## start
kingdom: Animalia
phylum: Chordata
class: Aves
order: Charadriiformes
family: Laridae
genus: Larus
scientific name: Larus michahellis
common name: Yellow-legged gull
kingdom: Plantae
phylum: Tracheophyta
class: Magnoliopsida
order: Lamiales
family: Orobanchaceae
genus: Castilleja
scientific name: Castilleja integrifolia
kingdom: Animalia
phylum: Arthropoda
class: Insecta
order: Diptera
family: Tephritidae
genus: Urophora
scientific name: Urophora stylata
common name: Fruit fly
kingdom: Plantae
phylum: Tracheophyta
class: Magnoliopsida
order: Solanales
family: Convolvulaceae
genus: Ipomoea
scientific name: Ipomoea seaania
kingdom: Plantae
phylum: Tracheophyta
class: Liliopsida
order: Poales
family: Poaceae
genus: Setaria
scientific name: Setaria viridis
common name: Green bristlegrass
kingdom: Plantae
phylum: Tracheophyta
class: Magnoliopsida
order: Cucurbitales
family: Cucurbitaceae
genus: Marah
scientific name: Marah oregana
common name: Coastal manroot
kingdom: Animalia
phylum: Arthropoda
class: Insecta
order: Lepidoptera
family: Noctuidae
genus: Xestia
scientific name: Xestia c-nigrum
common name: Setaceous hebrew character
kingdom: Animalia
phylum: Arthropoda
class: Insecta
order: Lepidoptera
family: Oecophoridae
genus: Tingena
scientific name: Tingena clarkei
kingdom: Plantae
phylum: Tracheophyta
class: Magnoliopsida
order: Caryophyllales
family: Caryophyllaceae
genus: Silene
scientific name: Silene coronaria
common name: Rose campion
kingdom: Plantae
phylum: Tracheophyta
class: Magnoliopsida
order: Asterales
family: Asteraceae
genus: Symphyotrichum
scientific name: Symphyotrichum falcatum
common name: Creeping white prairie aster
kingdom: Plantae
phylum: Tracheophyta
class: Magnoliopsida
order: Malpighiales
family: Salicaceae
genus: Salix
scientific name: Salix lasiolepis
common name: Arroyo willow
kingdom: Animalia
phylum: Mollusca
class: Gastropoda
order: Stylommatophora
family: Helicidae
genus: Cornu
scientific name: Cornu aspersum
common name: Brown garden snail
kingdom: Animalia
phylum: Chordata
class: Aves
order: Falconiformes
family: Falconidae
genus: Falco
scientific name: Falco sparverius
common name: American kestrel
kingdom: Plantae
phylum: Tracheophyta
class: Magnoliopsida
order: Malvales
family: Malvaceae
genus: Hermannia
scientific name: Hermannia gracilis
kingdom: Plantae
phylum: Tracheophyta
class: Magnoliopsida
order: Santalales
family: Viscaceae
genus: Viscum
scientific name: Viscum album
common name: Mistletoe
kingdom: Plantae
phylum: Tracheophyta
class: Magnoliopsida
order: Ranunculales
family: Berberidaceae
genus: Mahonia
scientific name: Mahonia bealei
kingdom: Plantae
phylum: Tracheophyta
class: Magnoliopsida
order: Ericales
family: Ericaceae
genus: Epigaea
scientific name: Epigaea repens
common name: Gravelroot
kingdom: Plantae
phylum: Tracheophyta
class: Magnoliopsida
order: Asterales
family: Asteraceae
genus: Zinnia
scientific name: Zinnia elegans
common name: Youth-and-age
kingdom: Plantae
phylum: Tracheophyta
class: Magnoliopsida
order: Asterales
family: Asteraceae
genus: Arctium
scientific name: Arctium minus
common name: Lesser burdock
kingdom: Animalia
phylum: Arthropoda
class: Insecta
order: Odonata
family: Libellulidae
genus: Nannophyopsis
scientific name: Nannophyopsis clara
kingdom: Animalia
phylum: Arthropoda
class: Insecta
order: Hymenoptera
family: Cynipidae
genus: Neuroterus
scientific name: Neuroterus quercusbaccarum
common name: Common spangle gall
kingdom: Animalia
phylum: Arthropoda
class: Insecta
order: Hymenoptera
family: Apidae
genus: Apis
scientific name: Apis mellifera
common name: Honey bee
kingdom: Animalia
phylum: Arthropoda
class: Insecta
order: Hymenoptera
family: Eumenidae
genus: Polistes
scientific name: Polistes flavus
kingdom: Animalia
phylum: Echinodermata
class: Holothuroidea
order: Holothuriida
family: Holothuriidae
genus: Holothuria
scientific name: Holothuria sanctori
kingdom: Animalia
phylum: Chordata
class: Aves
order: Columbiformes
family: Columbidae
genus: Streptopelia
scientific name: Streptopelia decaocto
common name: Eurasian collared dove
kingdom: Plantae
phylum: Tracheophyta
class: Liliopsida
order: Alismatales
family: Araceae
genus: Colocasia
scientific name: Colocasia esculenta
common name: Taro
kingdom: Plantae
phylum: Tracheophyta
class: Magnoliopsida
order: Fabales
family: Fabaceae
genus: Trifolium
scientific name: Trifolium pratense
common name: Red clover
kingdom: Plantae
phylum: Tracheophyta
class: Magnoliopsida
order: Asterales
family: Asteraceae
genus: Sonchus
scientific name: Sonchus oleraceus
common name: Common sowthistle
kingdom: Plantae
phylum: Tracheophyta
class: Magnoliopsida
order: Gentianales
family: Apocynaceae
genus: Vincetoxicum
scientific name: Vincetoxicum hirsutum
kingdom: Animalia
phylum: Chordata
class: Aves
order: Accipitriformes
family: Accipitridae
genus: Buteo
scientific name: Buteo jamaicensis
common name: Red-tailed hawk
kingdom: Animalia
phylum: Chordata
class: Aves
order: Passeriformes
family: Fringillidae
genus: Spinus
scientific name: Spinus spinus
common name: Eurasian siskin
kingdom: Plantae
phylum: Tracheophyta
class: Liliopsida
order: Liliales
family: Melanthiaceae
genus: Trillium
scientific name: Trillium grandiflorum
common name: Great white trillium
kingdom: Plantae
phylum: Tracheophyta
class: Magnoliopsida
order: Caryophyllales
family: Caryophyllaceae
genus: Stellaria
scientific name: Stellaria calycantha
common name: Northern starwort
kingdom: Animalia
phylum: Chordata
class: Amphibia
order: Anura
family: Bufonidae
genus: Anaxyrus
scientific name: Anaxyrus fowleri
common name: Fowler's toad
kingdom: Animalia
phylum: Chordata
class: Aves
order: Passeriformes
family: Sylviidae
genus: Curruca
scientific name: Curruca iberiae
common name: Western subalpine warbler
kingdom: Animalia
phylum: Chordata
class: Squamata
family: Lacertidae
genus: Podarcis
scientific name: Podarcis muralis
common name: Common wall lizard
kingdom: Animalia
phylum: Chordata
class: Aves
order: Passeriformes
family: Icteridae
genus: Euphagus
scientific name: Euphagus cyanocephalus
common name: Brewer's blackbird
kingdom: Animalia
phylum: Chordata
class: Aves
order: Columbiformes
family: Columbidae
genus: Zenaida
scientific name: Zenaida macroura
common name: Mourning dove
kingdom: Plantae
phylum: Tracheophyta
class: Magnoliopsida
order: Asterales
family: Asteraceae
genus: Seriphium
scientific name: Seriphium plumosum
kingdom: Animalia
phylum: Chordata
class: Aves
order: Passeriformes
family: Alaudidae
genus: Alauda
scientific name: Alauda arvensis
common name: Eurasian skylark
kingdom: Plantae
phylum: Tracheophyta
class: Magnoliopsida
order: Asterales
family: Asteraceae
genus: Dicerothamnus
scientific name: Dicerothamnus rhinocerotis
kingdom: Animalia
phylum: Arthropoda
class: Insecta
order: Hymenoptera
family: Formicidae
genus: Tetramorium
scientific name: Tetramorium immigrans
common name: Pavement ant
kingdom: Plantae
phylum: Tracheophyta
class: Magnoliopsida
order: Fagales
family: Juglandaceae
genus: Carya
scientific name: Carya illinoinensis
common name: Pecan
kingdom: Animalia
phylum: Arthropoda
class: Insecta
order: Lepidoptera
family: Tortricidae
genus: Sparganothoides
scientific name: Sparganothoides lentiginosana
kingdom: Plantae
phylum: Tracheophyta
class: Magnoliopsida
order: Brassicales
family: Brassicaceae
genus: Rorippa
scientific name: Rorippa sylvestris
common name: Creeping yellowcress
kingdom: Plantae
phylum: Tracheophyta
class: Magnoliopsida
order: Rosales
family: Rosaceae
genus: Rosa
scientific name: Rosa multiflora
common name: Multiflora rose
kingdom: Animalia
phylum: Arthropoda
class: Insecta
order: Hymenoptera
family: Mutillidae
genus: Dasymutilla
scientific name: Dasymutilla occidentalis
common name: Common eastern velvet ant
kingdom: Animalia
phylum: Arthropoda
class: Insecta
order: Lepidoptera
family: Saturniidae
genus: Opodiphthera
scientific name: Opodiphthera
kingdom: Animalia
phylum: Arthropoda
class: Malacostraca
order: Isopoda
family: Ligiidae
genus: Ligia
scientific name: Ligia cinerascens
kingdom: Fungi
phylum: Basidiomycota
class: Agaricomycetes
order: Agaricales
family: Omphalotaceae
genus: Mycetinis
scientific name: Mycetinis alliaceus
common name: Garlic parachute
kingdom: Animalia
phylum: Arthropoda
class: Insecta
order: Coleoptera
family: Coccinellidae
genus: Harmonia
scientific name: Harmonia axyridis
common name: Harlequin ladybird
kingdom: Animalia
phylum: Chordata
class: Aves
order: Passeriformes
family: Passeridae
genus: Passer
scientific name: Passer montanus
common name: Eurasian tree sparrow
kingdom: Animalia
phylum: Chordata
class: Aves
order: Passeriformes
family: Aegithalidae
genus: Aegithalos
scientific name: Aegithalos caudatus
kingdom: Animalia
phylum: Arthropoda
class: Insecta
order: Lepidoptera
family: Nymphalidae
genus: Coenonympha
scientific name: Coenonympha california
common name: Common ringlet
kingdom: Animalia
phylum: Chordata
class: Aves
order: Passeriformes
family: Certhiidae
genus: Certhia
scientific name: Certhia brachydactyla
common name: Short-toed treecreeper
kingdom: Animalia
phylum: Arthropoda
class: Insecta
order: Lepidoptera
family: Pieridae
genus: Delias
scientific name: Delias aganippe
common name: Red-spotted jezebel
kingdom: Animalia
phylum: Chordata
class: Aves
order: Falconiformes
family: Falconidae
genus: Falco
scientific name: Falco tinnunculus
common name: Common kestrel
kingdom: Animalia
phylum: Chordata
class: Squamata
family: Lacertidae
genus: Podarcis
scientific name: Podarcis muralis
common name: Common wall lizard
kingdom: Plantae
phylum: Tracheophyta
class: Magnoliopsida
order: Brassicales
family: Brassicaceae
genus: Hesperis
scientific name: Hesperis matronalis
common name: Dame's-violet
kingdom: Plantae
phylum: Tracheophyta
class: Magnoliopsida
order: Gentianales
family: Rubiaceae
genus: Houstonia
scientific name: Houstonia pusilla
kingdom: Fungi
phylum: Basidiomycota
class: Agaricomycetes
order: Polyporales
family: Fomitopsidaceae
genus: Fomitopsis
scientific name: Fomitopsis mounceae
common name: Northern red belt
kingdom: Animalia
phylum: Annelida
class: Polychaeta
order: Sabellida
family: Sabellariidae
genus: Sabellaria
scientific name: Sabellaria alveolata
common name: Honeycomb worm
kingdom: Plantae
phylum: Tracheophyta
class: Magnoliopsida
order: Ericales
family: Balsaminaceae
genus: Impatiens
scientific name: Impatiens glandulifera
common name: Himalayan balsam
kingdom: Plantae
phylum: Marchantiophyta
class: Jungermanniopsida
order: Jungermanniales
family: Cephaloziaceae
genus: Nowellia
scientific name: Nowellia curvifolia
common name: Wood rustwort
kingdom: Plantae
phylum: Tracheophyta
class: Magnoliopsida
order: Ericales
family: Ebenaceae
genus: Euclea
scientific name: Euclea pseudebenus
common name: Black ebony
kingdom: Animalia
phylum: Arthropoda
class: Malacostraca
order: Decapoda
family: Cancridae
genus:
## end
Aim
Please give everything from the line with "common name: Mourning dove" down to the line with "genus: Alauda" again, replacing "phylum" with "division" and leaving all else unchanged.

Full solution
common name: Mourning dove
kingdom: Plantae
division: Tracheophyta
class: Magnoliopsida
order: Asterales
family: Asteraceae
genus: Seriphium
scientific name: Seriphium plumosum
kingdom: Animalia
division: Chordata
class: Aves
order: Passeriformes
family: Alaudidae
genus: Alauda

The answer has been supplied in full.